Well Dr. Armitage offered up some really cool plants and here are just a few that caught my eye. As you look through your gardening magazines and start to plant for your containers for next summer keep these in mind. Also here is the link to Dr. Armitage’s web site. You can see pictures from their trial gardens and learn about how you can visit if you are ever down that way.

Breathless Blush– This is a euphorbia similar to Diamond Frost but with a pink blush to the flower. It makes a great “filler” plant in a container and would go well with silver toned foliage plants and darker purple petunias.

Sun Patiens– These impatiens are bred to be more sun tolerant than regular impatiens, tho even those will do well in sun if given enough water. The cool thing about some of the sun patiens (I think) is the foliage. Several varieties have variegated foliage, which is quite stunning.

Zinnia– Zinnias are some of my favorite annuals. Their flowers are very colorful and last a long time on the stem. They are a traditional flower for the cutting garden. That said they are somewhat spindly and need to be planted at the back of the garden.
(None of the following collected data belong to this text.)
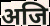
अजि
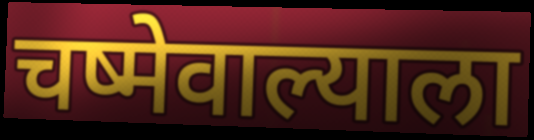
चष्मेवाल्याला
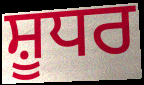
ਸ਼ੂਧਰ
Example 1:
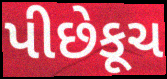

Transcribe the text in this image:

પીછેકૂચ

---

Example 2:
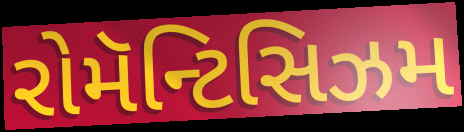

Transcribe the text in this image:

રોમૅન્ટિસિઝમ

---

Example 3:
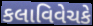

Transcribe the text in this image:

કલાવિવેચકે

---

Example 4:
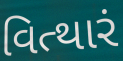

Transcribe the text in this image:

વિત્થારં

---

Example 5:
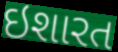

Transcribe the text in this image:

ઇશારત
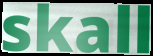
skall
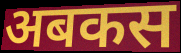
अबकस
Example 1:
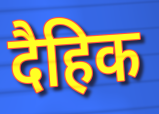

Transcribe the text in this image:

दैहिक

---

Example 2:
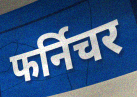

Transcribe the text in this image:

फर्निचर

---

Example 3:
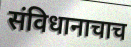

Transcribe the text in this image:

संविधानाचाच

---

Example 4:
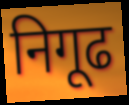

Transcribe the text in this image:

निगूढ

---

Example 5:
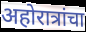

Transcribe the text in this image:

अहोरात्रांचा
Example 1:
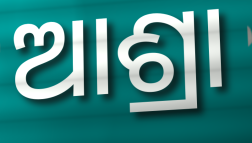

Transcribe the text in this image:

ଆଶ୍ରା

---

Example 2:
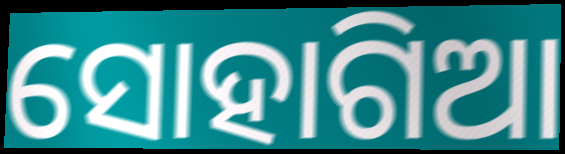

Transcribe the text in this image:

ସୋହାଗିଆ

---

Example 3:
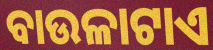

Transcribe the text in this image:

ବାଉଳାଟାଏ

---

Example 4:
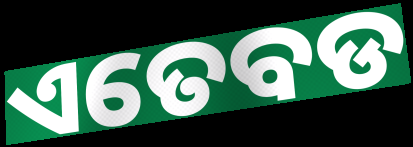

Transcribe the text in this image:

ଏତେବଡ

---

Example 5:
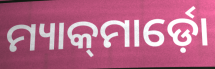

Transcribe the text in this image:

ମ୍ୟାକ୍‍ମାର୍ଡ଼ୋ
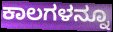
ಕಾಲಗಳನ್ನೂ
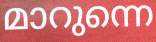
മാറുന്നെ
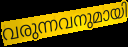
വരുന്നവനുമായി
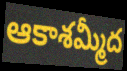
ఆకాశమ్మీద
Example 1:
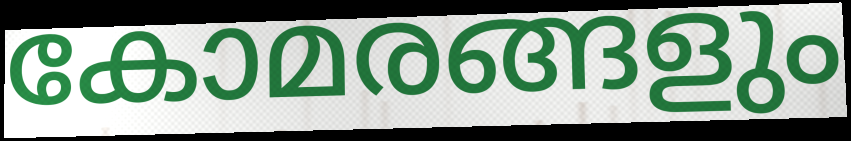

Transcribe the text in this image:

കോമരങ്ങളും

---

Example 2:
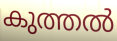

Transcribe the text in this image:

കുത്തൽ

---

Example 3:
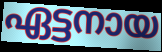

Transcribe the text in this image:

ഏട്ടനായ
The Zahara series was profiled on the webinar and were very nice. Another more compact zinnia is the Profusion which comes in a variety of flower colors.

Celosia– Michael is not a fan of celosia because it is prone to mildew with the type of flower that is has. The “plumed” varieties retain a lot of water and fall over due to the weight in the flower head. I think the “cocks comb” variety is very unique and would look good toward the front of the container.
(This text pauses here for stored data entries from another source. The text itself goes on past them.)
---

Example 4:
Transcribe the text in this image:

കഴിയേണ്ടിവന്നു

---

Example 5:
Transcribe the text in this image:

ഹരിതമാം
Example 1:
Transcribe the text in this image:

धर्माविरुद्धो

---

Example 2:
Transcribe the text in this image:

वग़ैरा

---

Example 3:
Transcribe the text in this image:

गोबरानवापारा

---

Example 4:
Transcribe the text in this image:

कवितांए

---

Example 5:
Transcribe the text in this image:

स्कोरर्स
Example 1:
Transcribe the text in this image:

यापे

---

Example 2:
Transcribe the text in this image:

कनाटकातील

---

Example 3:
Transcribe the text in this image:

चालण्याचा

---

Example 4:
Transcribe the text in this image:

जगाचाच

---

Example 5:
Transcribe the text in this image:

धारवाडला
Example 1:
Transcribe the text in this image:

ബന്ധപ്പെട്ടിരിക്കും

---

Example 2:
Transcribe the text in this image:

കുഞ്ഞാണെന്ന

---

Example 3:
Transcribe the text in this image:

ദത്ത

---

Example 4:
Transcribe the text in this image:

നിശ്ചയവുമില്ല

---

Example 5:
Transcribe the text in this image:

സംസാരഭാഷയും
Ornamental Peppers– We most often think of these as accent plants for our fall containers, but when I was at MSU all the summer annual beds were edged with ornamental peppers. It was truly beautiful.

Pennisetum Jade Princess– This is a relative of the purple fountain grass that is so popular in containers but has that brilliant jade coloring. Like the purple fountain grass it is not hardy in our climate so don’t expect it to come back the next spring. Like its purple cousin the seed head will attract birds in the fall.

I hope this has given you some ideas for next spring when planning your containers and gardens.  I know after this last week and our frigid temps it probably seems like light years away but it will be here sooner than you think.  Remember we are always available at Countryside to help with any of your gardening questions.  If you are interested in seeing what a trial garden looks like, the closest one to us is the Ball Seed Garden in West Chicago.  They have a big "Open Day" in August when visitors are welcome to visit and Master Gardeners are on hand to answer questions.